Dietary fatty acid content regulates wound repair and the pathogenesis of osteoarthritis following joint injury
- Chia-Lung Wu1,2,
- Deeptee Jain1,
- Jenna N McNeill1,
- Dianne Little1,
- John A Anderson1,3,
- Janet L Huebner4,
- Virginia B Kraus4,
- Ramona M Rodriguiz5,6,7,
- William C Wetsel4,5,6,7,8,
- Farshid Guilak1,2,8
- 1Department of Orthopaedic Surgery, Duke University Medical Center, Durham, North Carolina, USA
- 2Department of Biomedical Engineering, Duke University Medical Center, Durham, North Carolina, USA
- 3Rothman Institute Cartilage Center, Rothman Institute, Philadelphia, Pennsylvania, USA
- 4Department of Medicine, Duke University Medical Center, Durham, North Carolina, USA
- 5Department of Psychiatry and Behavioral Sciences, Duke University Medical Center, Durham, North Carolina, USA
- 6Department of Neurobiology, Duke University Medical Center, Durham, North Carolina, USA
- 7Department of Mouse Behavioral and Neuroendocrine Analysis Core Facility, Duke University Medical Center, Durham, North Carolina, USA
- 8Department of Cell Biology, Duke University Medical Center, Durham, North Carolina, USA
- Correspondence to Dr Farshid Guilak, Department of Orthopaedic Surgery, Duke University Medical Center, 375 Medical Sciences Research Bldg., Box 3093, Durham, NC 27710, USA;
- Received 21 March 2014
- Revised 29 May 2014
- Accepted 1 June 2014
- Published Online First 10 July 2014
Objective The mechanisms linking obesity and osteoarthritis (OA) are not fully understood and have been generally attributed to increased weight, rather than metabolic or inflammatory factors. Here, we examined the influence of fatty acids, adipokines, and body weight on OA following joint injury in an obese mouse model.
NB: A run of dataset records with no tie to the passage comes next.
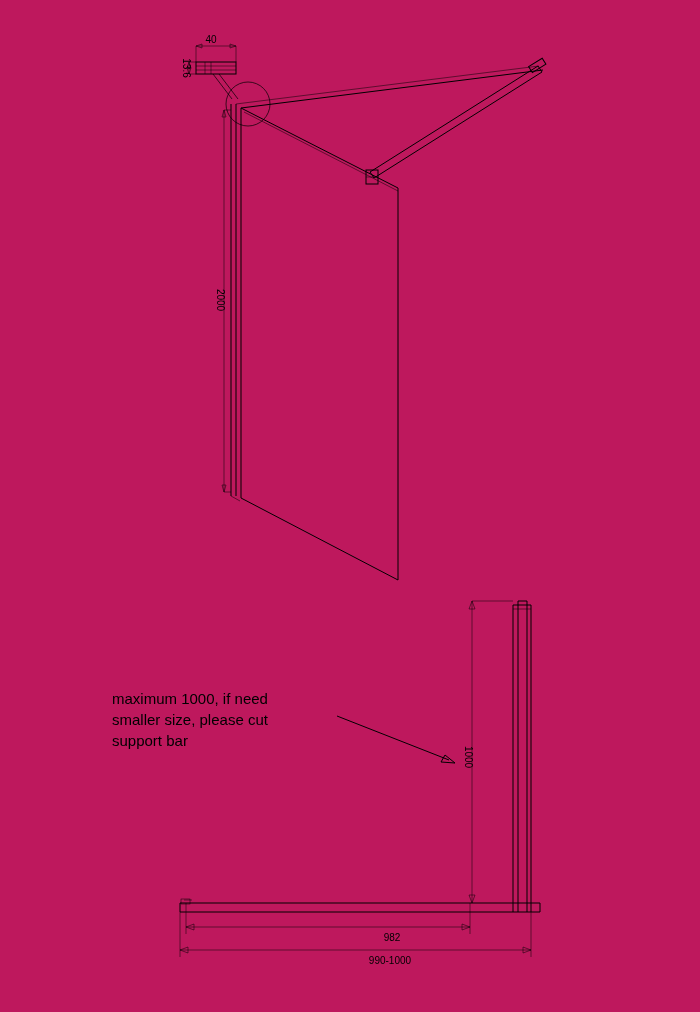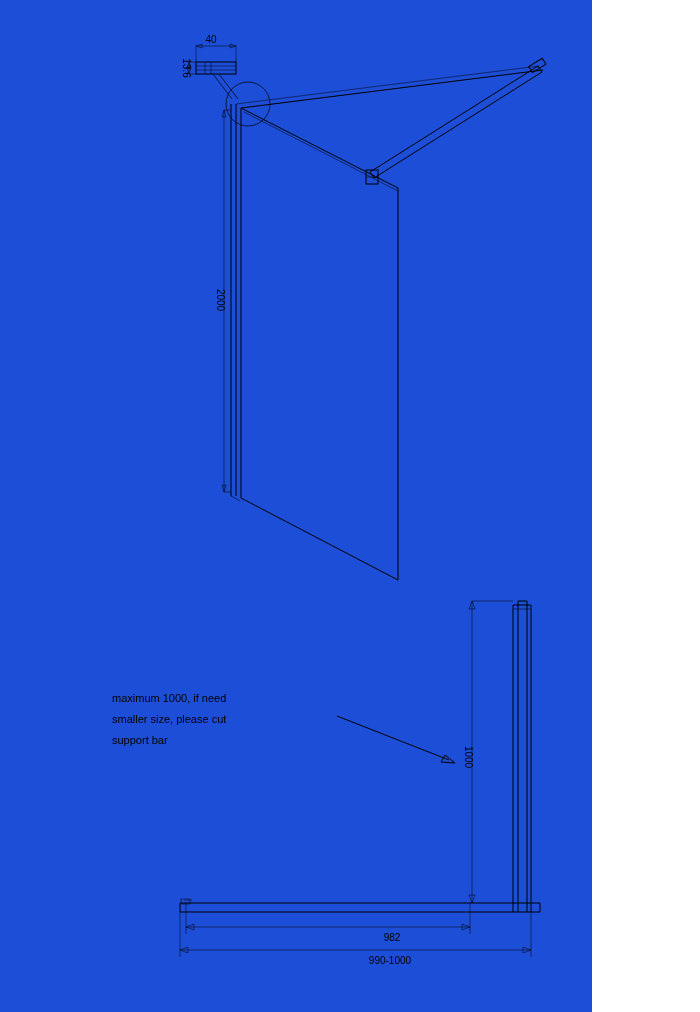--- a/index.html
+++ b/index.html
@@ -5,23 +5,23 @@
   html, body {
     margin: 0;
     padding: 0;
     background: #ffffff;
   }
   body {
     font-family: "Liberation Sans", sans-serif;
   }
   #page {
     position: relative;
-    width: 592px;
+    width: 700px;
     height: 1012px;
-    background: #1d4ed8;
+    background: #be185d;
     overflow: hidden;
   }
   svg.drawing {
     position: absolute;
     left: 0;
     top: 0;
     width: 700px;
     height: 1012px;
   }
   .ln {
@@ -46,21 +46,21 @@
     fill: #000000;
   }
   .vert {
     writing-mode: vertical-rl;
   }
   .note-block {
     position: absolute;
     left: 112px;
     top: 688px;
     width: 230px;
-    font-size: 11px;
+    font-size: 15px;
     line-height: 21px;
     color: #000000;
     font-family: "Liberation Sans", sans-serif;
     white-space: pre-line;
   }
 </style>
 </head>
 <body>
 
 <div id="page">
Methods Mice were fed high-fat diets rich in various fatty acids (FA) including saturated FAs (SFAs), ω-6 polyunsaturated FAs (PUFAs), and ω-3 PUFAs. OA was induced by destabilising the medial meniscus. Wound healing was evaluated using an ear punch. OA, synovitis and wound healing were determined histologically, while bone changes were measured using microCT. Activity levels and serum cytokines were measured at various time-points. Multivariate models were performed to elucidate the associations of dietary, metabolic and mechanical factors with OA and wound healing.
Results Using weight-matched mice and multivariate models, we found that OA was significantly associated with dietary fatty acid content and serum adipokine levels, but not with body weight. Furthermore, spontaneous activity of the mice was independent of OA development. Small amounts of ω-3 PUFAs (8% by kcal) in a high-fat diet were sufficient to mitigate injury-induced OA, decreasing leptin and resistin levels. ω-3 PUFAs significantly enhanced wound repair, SFAs or ω-6 PUFAs independently increased OA severity, heterotopic ossification and scar tissue formation.
Conclusions Our results indicate that with obesity, dietary FA content regulates wound healing and OA severity following joint injury, independent of body weight, supporting the need for further studies of dietary FA supplements as a potential therapeutic approach for OA.